Shirley says to, “Tell everyone Happy Thanksgiving!” So there, that is from both of us. I hope you had a great day, or several days with family and friends. The diet after Thanksgiving begins now.

Many of my friends from years ago remember the years I served in the State Senate. I did a ten-year sentence during the eighties and early nineties.

During my time, I never saw a gaming bill that I didn’t like. Maybe it was because agriculture is such a gamble anyway, that to risk a few dollars on the turn of a card or a roll of the dice is much less of a gamble than seeding wheat or turning a bull out with a bunch of cows.

I liked lottery bills, blackjack bills, and poker bills.

A couple years ago, a friend from those years called and needed assistance. He wanted me to call a couple of current legislators and urge them to support electronic pull-tab machines. For those not familiar with these, they are a close relative of slot machines.
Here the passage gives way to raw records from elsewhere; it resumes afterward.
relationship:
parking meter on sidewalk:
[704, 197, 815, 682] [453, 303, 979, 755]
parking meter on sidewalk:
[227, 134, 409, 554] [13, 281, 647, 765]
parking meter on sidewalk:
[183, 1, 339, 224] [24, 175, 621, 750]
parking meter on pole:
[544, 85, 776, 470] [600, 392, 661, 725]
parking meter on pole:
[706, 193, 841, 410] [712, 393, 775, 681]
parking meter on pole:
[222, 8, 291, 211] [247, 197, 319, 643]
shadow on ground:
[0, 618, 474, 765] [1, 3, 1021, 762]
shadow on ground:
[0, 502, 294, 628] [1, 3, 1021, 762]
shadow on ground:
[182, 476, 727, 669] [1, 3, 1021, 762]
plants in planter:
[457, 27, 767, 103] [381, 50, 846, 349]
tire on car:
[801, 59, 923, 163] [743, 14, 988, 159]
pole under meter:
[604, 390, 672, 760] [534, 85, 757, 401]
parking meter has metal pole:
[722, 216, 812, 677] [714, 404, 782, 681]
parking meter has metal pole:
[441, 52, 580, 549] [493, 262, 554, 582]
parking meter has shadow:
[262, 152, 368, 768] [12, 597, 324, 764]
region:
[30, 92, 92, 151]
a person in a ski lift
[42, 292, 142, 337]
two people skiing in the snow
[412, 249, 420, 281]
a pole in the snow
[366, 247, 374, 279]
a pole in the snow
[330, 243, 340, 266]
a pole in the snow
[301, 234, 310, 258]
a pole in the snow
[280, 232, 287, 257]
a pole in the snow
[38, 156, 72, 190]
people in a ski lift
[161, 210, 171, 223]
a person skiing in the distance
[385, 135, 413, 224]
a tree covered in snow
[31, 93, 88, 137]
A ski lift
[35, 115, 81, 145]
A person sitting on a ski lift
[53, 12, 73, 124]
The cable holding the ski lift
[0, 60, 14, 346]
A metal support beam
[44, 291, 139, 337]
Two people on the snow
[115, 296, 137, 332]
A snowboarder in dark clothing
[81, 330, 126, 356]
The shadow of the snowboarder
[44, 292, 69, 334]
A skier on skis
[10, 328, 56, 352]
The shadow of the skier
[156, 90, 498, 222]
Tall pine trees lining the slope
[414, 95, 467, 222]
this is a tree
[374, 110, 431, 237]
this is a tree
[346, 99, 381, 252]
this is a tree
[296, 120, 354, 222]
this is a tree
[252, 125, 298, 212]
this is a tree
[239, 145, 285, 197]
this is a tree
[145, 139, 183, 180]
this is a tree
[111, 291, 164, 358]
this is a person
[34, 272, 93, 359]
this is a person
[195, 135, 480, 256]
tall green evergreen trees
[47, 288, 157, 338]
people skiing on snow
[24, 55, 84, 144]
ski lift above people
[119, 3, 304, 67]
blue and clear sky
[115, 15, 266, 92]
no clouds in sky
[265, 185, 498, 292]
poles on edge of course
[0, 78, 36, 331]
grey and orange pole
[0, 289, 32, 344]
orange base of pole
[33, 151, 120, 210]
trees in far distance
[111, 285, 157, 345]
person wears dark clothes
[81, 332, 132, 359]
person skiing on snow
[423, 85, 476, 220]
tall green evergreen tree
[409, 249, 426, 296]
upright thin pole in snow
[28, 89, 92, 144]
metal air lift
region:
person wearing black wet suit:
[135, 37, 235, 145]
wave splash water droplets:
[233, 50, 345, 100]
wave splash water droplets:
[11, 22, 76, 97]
Even down to the “Ding-ding-ding”!

I did my friend a favor and we now have e-pull-tab machines in a lot of places.

Fast forward to last week. I sometimes stop at a local establishment in mid or late afternoon to visit with friends. One of these friends we refer to as “Wyoming Bob.” Wyoming Bob is a rancher from Wyoming, who is also a mechanic that followed the “boom” to Dickinson. He is a rancher, a mechanic, and a barbecue master. He is world famous at a couple of bars in Dickinson.

Anyway, every time I stop at this one local stop, maybe once a week, Wyoming Bob is sitting in the same chair, in front of the same machine, putting bills in as fast as he can.

Lately I have made it my mission to save this one individual from the ravages of video gambling, which I helped instigate.

Last week, I laid it on pretty heavy. “Bob. Bob. You are ruining your life. You have to get away from that machine. You don’t visit anymore. You have developed an addiction that is overwhelming your life! I will help. I have the number to call.”

In the middle of my speech, he hit a five hundred dollar winner! Wyoming Bob let out a western yell and hollered at the cocktail waitress, “Get everyone in the house a drink on me! Except for Dean.”

I’m through saving people. Two to one, he’s playing the jars or machines when I stop later today.